Hej Hej

Zur deutschen Fassung.

Sweden is beautiful. Very beautiful. Gorgeous. Lots of forest and water and colorful wooden houses. Like in Bullerby.

Nevertheless, there will be relatively few stories from here. Because my stories thrive on encounters with people. And there aren’t any. Well, there are people, ten million of them. But they don’t talk to you. That’s not because of xenophobia (which is forbidden here). Swedes don’t talk to each other either.

I have a tried and true method for getting to know people: I sit down in the park, read a book or the newspaper, write, smoke a cigar, all of which signals that I am relaxed and communicative, that I have all the time in the world and (because of the book or the newspaper) that I am interesting and intelligent. This works everywhere in the world: Sooner or later someone asks what I am reading, what I am writing or if I have a lighter. Then I move on the bench to make room for the newcomer, people start talking, and soon we are discussing the new James Bond movie, Max Weber’s misinterpretation of Protestant ethics and whether there should be raisins in Kaiserschmarrn or not. Older people talk about the war, the younger ones about problems at home or at work.

——

*PARTS OF THE EXERCISE*
A – According to the Sweden travel text, how many people live in Sweden?
B – In the Sweden travel text, substitute "stone cottages" for "wooden houses" in the part that opens with the words containing "Sweden is beautiful." and closes with "each other either.".
C – Why does the Sweden travel text expect relatively few stories from Sweden?

——

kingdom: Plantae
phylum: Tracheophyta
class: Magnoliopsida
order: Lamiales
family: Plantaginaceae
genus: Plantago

——

*EXPECTED OUTPUTS*
A – Ten million.

B –
Sweden is beautiful. Very beautiful. Gorgeous. Lots of forest and water and colorful stone cottages. Like in Bullerby.

Nevertheless, there will be relatively few stories from here. Because my stories thrive on encounters with people. And there aren’t any. Well, there are people, ten million of them. But they don’t talk to you. That’s not because of xenophobia (which is forbidden here). Swedes don’t talk to each other either.

C – The writer's stories depend on encounters with people, and although Sweden has ten million of them, they don't talk to you. Swedes don't even talk to each other.